Beger H G
Department of General Surgery, University of Ulm, Germany.
Hepatogastroenterology. 1991 Apr;38(2):92-6.
The most important diagnostic step in the management of patients with severe acute pancreatitis is discrimination between interstitial-edematous pancreatitis and necrotizing pancreatitis. In this respect, laboratory measures like CRP, LDH, and antiproteases, and the application of contrast-enhanced CT are highly sensitive methods. Surgical decision-making should be based on clinical, bacteriological and contrast-enhanced CT data. Persistent or progressive systemic or local organ complications occurring despite ICU treatment for a minimum of three days are indicators for surgical management of necrotizing pancreatitis. Patients suffering from sepsis syndrome, cardiovascular shock, multisystemic organ failure syndrome, or surgical acute abdomen should be treated surgically early in the course of the disease. The use of a major pancreatic resection for the surgical management of necrotizing pancreatitis should be excluded from treatment protocols. Carefully performed necrosectomy or debridement, in combination with continuous or repeatedly applied surgical evacuation techniques for necrotic tissue, bacteria, and biologically active compounds, has proved to be very effective in experienced treatment centers. Necrosectomy and postoperative continuous local lavage is a well-adapted, safe, and atraumatic procedure. It results in a hospital mortality of less than 10% in patients with necrotizing pancreatitis.

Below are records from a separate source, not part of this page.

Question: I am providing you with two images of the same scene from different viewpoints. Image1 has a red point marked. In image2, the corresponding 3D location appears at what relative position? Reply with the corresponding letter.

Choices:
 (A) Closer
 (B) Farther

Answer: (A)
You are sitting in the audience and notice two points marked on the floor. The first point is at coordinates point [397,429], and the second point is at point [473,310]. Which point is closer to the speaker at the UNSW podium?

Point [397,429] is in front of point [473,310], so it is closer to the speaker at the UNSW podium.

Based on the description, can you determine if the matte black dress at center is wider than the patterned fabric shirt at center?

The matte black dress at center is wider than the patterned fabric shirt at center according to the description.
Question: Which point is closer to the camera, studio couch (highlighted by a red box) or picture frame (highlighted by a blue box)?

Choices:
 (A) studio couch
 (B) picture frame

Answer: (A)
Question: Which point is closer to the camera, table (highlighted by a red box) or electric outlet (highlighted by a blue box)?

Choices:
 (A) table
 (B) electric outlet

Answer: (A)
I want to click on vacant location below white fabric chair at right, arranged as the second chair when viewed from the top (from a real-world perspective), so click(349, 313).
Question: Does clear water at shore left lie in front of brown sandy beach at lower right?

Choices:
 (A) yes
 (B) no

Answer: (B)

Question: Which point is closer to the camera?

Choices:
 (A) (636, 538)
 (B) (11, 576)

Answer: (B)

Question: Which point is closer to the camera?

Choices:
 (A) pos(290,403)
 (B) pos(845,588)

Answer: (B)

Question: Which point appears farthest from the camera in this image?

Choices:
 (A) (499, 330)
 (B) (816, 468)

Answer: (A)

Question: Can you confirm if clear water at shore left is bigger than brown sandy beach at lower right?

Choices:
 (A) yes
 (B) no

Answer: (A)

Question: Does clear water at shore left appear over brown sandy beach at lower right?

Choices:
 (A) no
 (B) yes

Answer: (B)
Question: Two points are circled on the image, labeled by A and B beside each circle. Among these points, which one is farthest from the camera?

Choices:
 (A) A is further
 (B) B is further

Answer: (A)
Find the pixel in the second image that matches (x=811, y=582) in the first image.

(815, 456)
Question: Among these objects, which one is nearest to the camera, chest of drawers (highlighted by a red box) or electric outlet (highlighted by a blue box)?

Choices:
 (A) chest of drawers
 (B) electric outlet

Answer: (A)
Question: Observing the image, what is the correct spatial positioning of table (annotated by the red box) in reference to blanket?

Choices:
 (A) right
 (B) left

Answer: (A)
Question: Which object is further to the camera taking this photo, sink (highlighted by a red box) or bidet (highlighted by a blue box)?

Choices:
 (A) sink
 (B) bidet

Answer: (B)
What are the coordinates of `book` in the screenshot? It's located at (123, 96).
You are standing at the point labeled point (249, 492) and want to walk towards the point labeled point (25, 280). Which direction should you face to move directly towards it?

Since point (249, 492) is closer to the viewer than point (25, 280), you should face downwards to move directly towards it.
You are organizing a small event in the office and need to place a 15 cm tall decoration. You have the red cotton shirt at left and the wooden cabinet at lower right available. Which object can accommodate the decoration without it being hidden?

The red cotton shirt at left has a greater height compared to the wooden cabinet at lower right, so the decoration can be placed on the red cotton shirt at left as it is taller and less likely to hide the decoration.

重症急性胰腺炎患者管理中最重要的诊断步骤是区分间质水肿性胰腺炎和坏死性胰腺炎。在这方面,像CRP、LDH和抗蛋白酶等实验室检测方法以及增强CT的应用都是高度敏感的手段。手术决策应基于临床、细菌学和增强CT数据。尽管在重症监护病房至少治疗了三天,但仍出现持续或进展性的全身或局部器官并发症,是坏死性胰腺炎手术治疗的指征。患有脓毒症综合征、心血管休克、多系统器官衰竭综合征或外科急腹症的患者应在病程早期接受手术治疗。坏死性胰腺炎的手术治疗方案应排除使用大范围胰腺切除术。在经验丰富的治疗中心,精心实施的坏死组织清除术或清创术,结合对坏死组织、细菌和生物活性化合物持续或反复应用的手术引流技术,已被证明非常有效。坏死组织清除术和术后持续局部灌洗是一种适应性良好、安全且无创的手术。对于坏死性胰腺炎患者,其导致的医院死亡率低于10%。